Every four years my sleep patterns get messed up for a fortnight as I allow the Summer Olympics to invade my everyday world. This past week I’ve relived the stories with friends who won medals and friends who were denied opportunity (1980 boycott). One story being written before our eyes is that of Michael Phelps.

Starting after 2008 Olympics, but spiraling out of control after the 2012 Olympics, Michael was on a self-destructive path that took him to a very dark place.

I was a train wreck. I was like a time bomb, waiting to go off. I had no self-esteem, no self-worth. There were times where I didn’t want to be here. It was not good. I felt lost,” Phelps revealed. According to Phelps, at that time he was thinking, “This is the end of my life… How many times will I mess up? Maybe the world would be better without me.”

It seems hard to believe that the most decorated athlete in Olympic history had no self-esteem and felt no self-worth. I am reminded of the words of former soccer star and sports agent Kyle Rote Jr. who said, “Sports are a great activity but it makes for a lousy god. It will demand more and more while delivering less and less.”

Because we are all limited beings, there is often a hidden cost to greatness. There is a dark side of glory. When we use our limited time and resources toward becoming the best, we are by definition out of balance. Unless we are in a community that doesn’t laud us merely for performance, but instead grounds us in purpose and relationships, greatness can demand a price that will not accept medals for a payment. It will take our soul. This is a third dimension issue. It is the story of goals vs. purpose. Goals narrow our focus. Purpose broadens our horizons. Goals mark progress in time. Purpose transcends time. Goals measure us. Purpose moves us.


Five days after his second DUI arrest in 2014, at the urging of others (including his friend Ray Lewis) Phelps entered rehab. He entered carrying a book Lewis gave him titled “The Purpose Driven Life” by Rick Warren. After reading it for a couple days at rehab, Phelps called Lewis.

Man this book is crazy! The thing that’s going on…oh my gosh…my brain, I can’t thank you freaking enough, man. You saved my life!”

In a recent interview with ESPN Magazine, Phelps explained that the Christian book “turned me into believing there is a power greater than myself and there is a purpose for me on this planet.”

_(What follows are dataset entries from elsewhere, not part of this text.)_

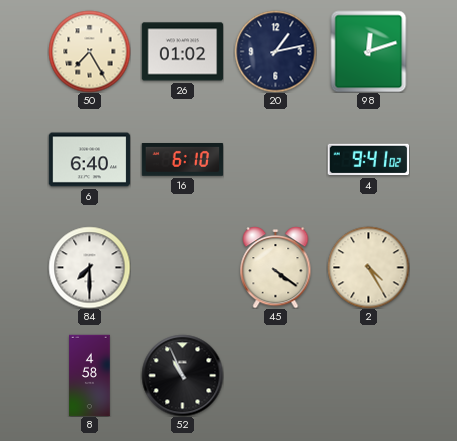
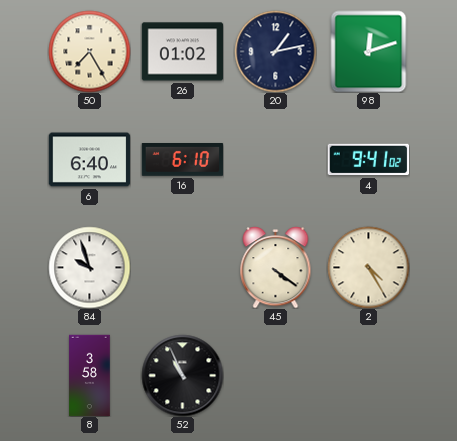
84: 7:30 -> 9:57
8: 4:58 -> 3:58
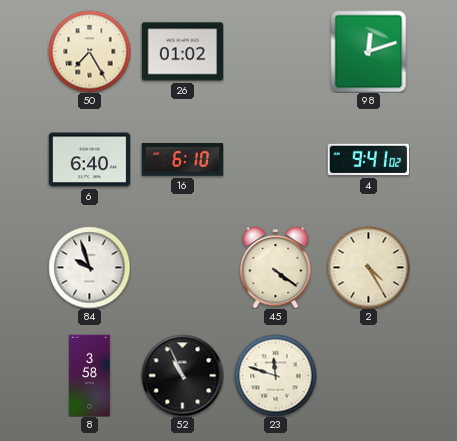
20: 1:13 -> none
23: none -> 11:48
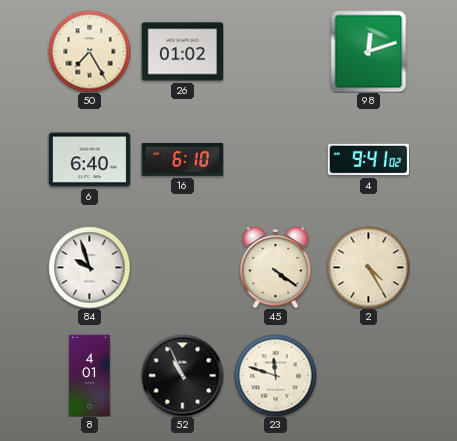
8: 3:58 -> 4:01
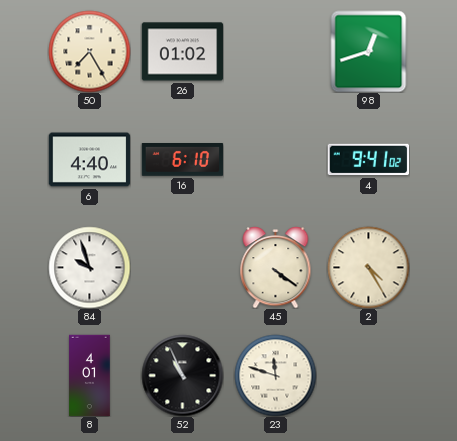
98: 12:12 -> 12:42
6: 6:40 -> 4:40
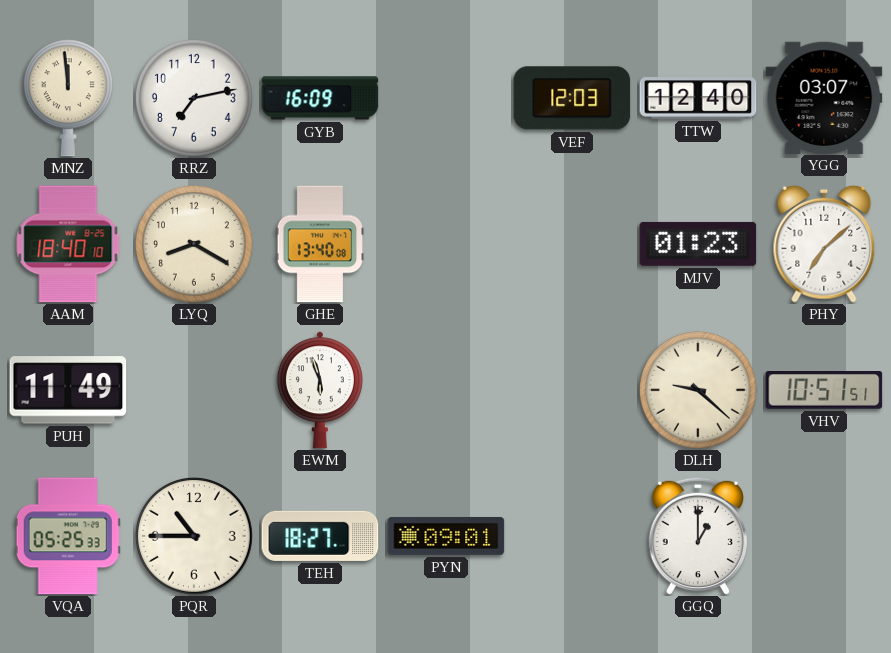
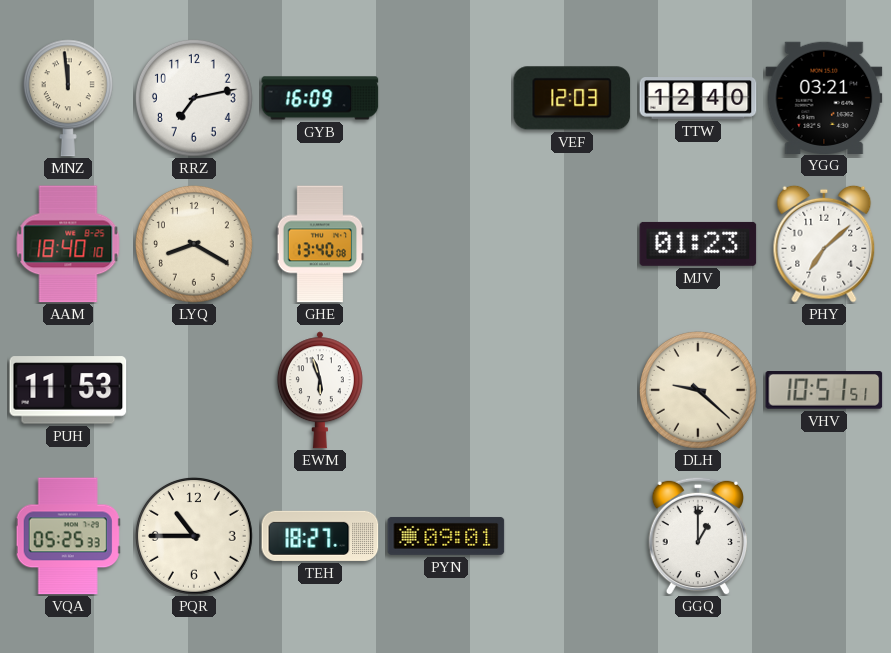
YGG: 03:07 -> 03:21
PUH: 11:49 -> 11:53
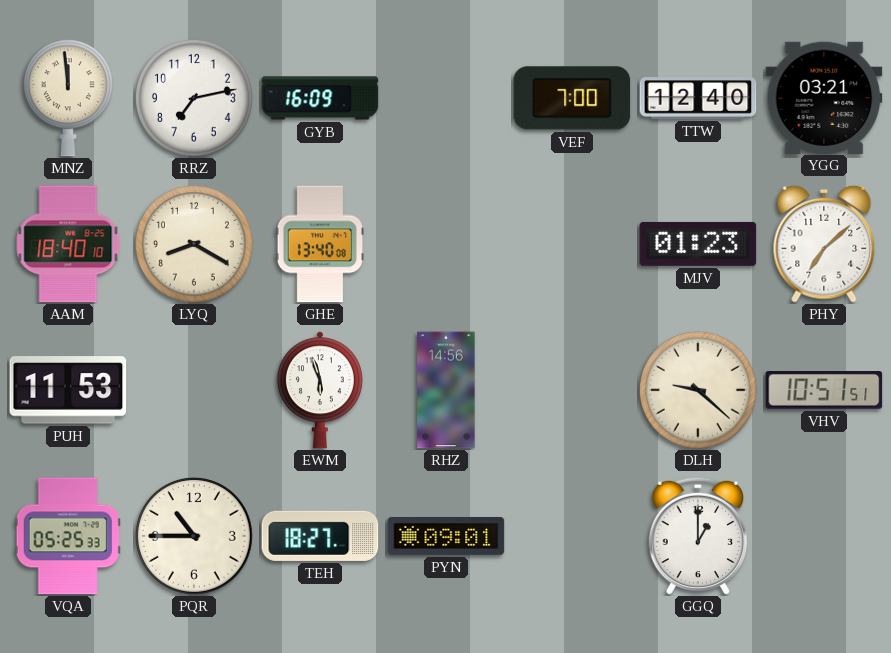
VEF: 12:03 -> 7:00
RHZ: none -> 14:56
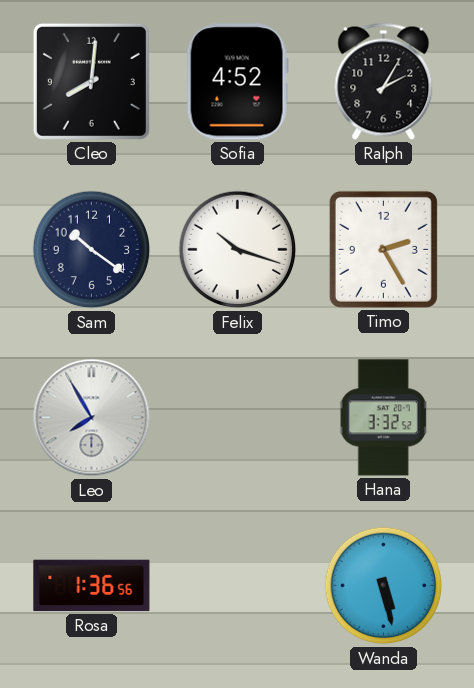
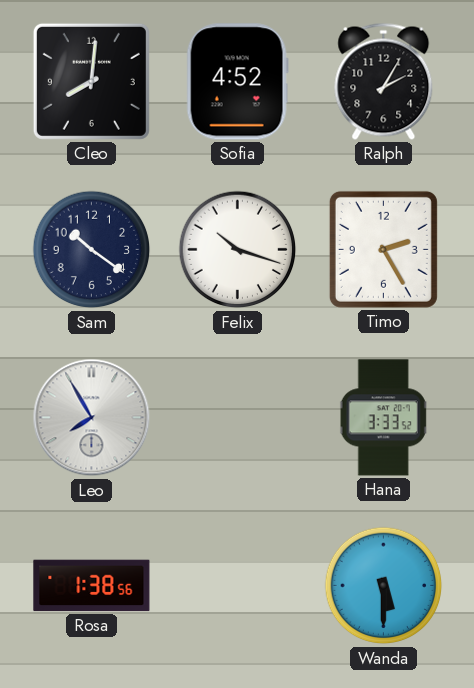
Hana: 3:32 -> 3:33
Rosa: 1:36 -> 1:38
Wanda: 5:28 -> 5:30
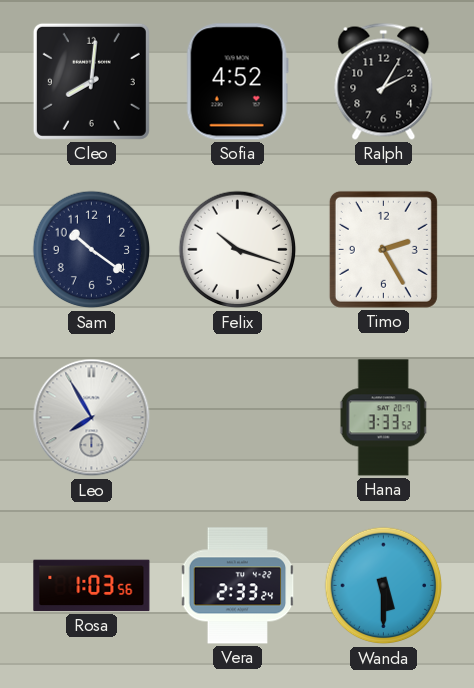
Rosa: 1:38 -> 1:03
Vera: none -> 2:33
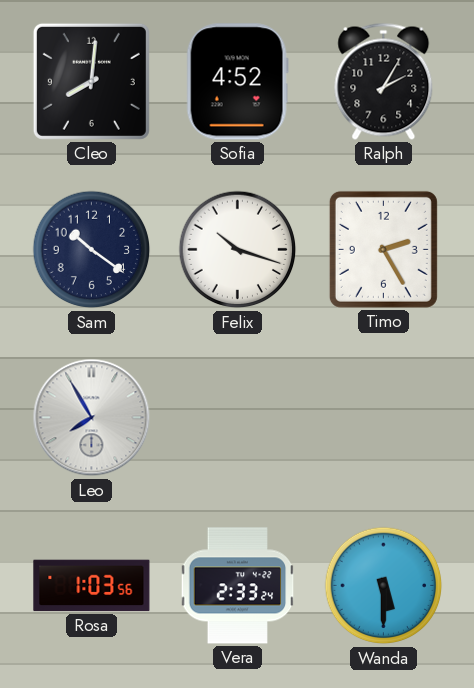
Hana: 3:33 -> none
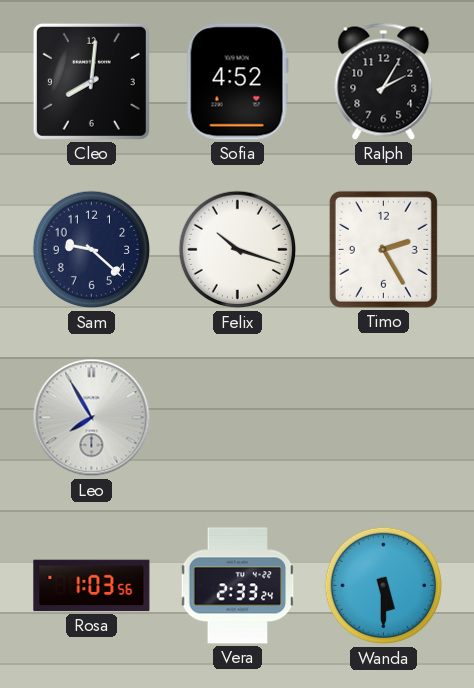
Sam: 10:21 -> 9:22
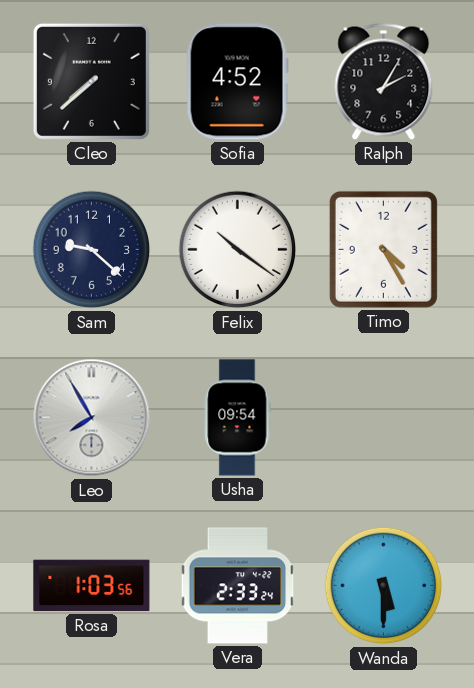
Cleo: 8:01 -> 7:38
Felix: 10:18 -> 10:21
Timo: 2:25 -> 4:25
Usha: none -> 09:54
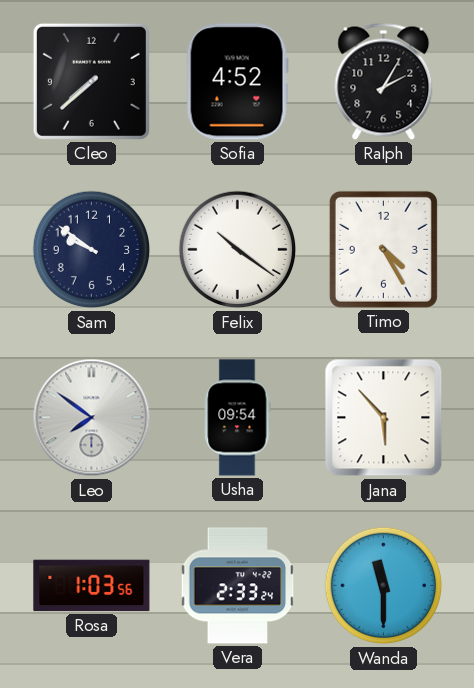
Sam: 9:22 -> 9:51
Leo: 7:55 -> 7:51
Jana: none -> 5:53
Wanda: 5:30 -> 11:30
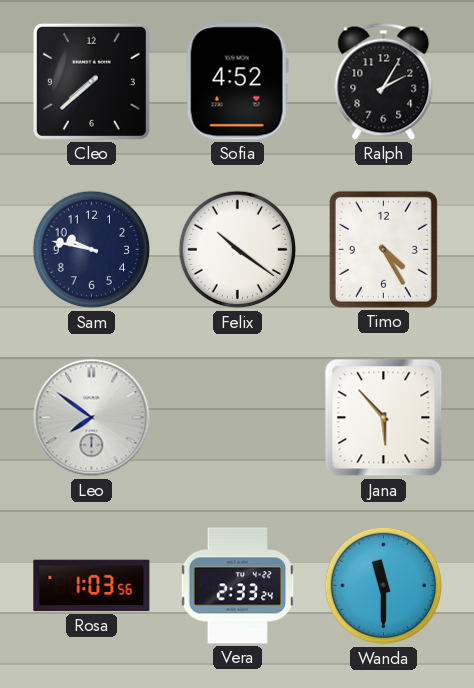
Sam: 9:51 -> 9:47
Usha: 09:54 -> none
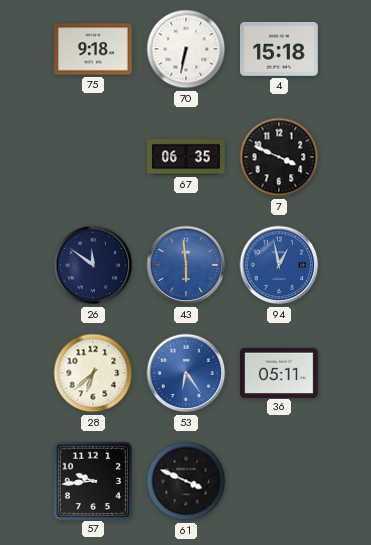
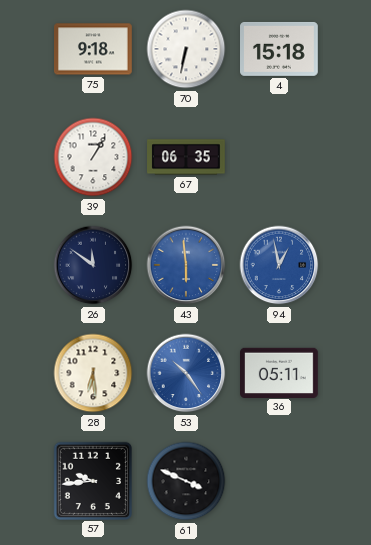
39: none -> 1:05
7: 3:49 -> none
28: 6:38 -> 6:29
53: 6:24 -> 10:24
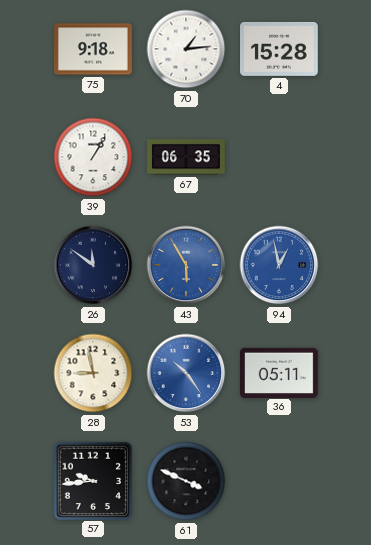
70: 6:32 -> 1:14
4: 15:18 -> 15:28
43: 5:59 -> 5:55
28: 6:29 -> 8:58
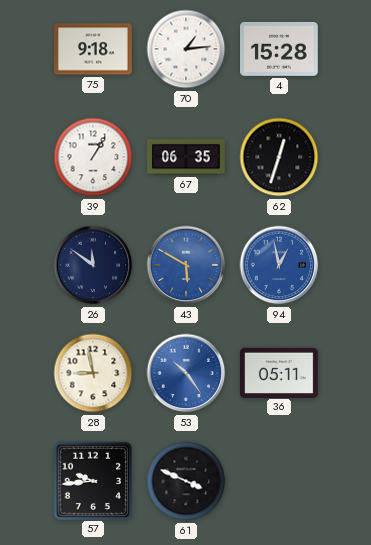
62: none -> 12:33
43: 5:55 -> 5:50
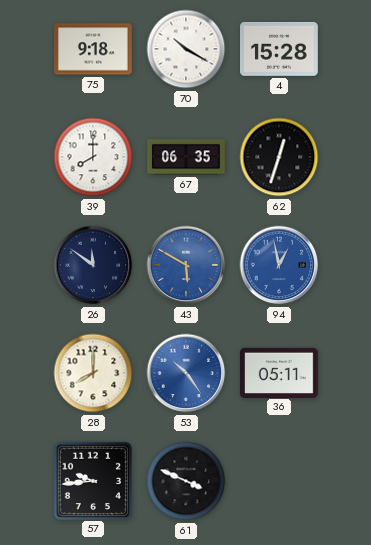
70: 1:14 -> 10:20
39: 1:05 -> 8:00
28: 8:58 -> 8:00
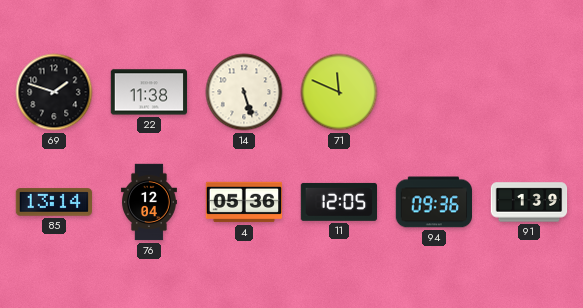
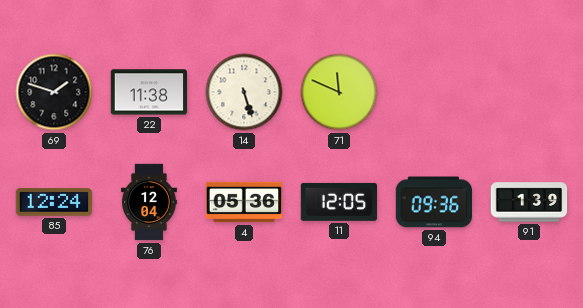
85: 13:14 -> 12:24
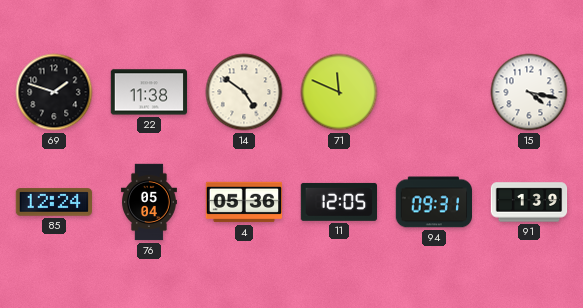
14: 5:27 -> 4:51
15: none -> 4:17
76: 12:04 -> 05:04
94: 09:36 -> 09:31
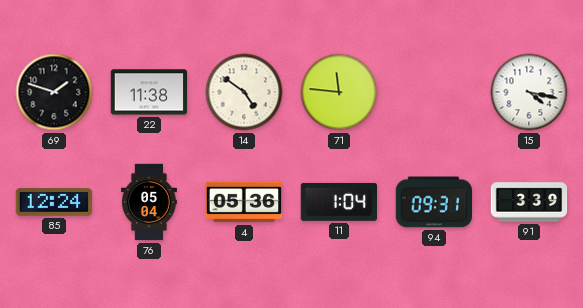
71: 11:49 -> 11:46
11: 12:05 -> 1:04
91: 1:39 -> 3:39
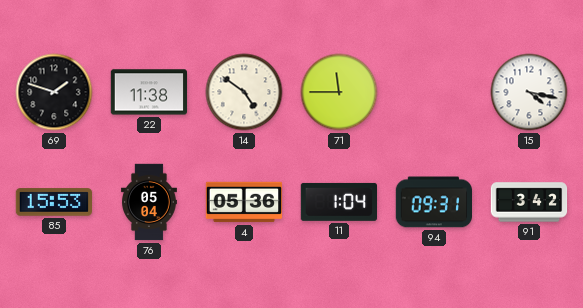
71: 11:46 -> 11:45
85: 12:24 -> 15:53
91: 3:39 -> 3:42
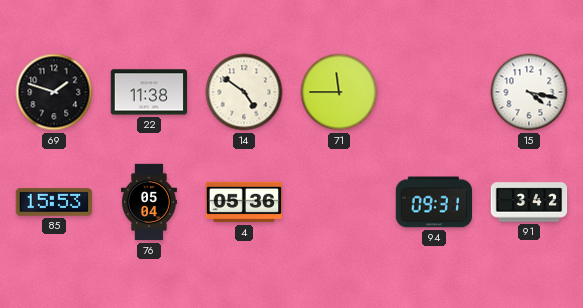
11: 1:04 -> none
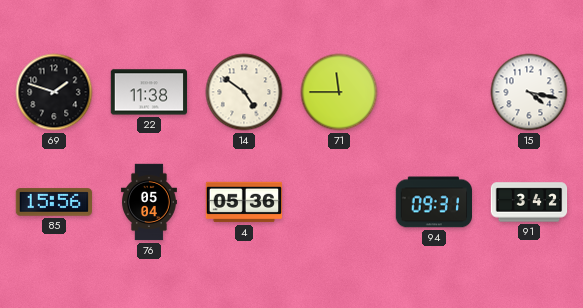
85: 15:53 -> 15:56
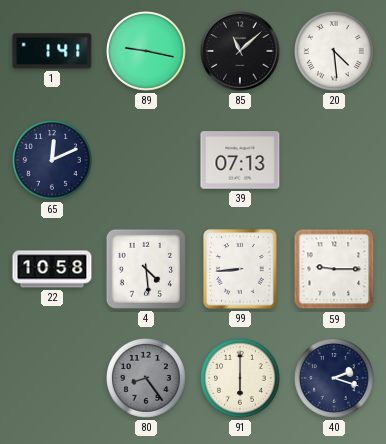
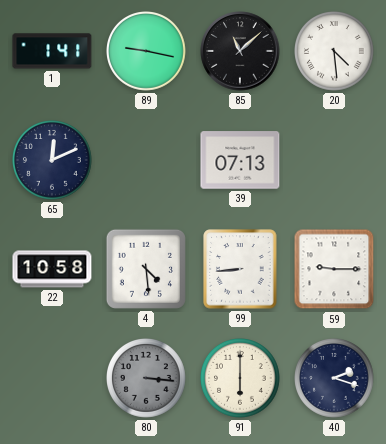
80: 8:24 -> 3:16
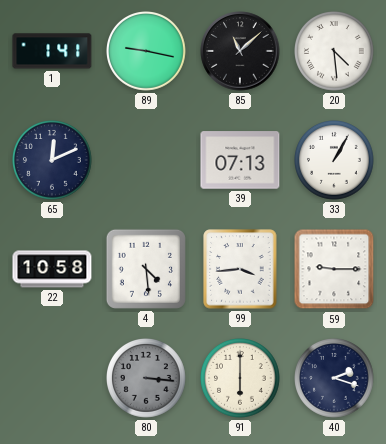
33: none -> 1:05
99: 8:44 -> 3:44
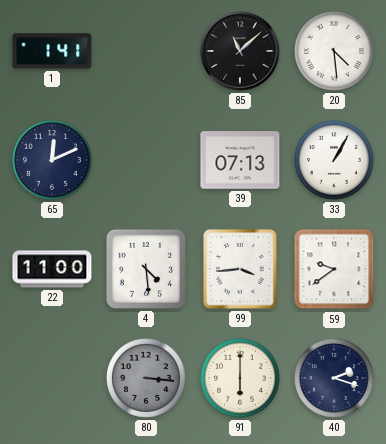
89: 9:17 -> none
22: 10:58 -> 11:00
59: 9:15 -> 9:39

When you start getting your life right you start getting your relationships right. Or just maybe, you start getting your life right when you start getting relationships right. Michael knew that he needed to reach out to his estranged father who walked out on the family when he was nine. When Phelps and his father saw each other for the first time in years, they embraced in a big hug.

I didn’t want to have that ‘what if.’ I didn’t want to go through life without having the chance to share emotions I wanted to share with him. That’s what I missed as a kid,” Phelps said.

It seems as though a renewed sense of purpose brightened up Michael Phelps’ outlook after a very dark time in his life. Just like Phelps, every athlete and every coach needs a “purpose for me on this planet” to give meaning to their goals. We at 3Dimensional Coaching want to help you use your privileged and powerful position as a coach to help athletes understand their purpose and the value of relationships. We want to help you develop strategies in all three dimensions to fulfill your transformational purpose.

One thought on “The Dark Side of Glory

  1. I saw this same interview where he mentioned his downward spiral and too were shocked at where he was going during this time in his life. Just by coincidence, thereafter, I saw the YouTube video of him and his fiancée seeing his Under Armour Olympic video for the first time. Seeing the emotion and words he shared in the clip, I clearly understood things were very dark for him, which the video articulated very well. Now as an Olympic fan, I can appreciate even more his historic performances we are sharing in, but more importantly his journey and ability to bounce back to being a better person.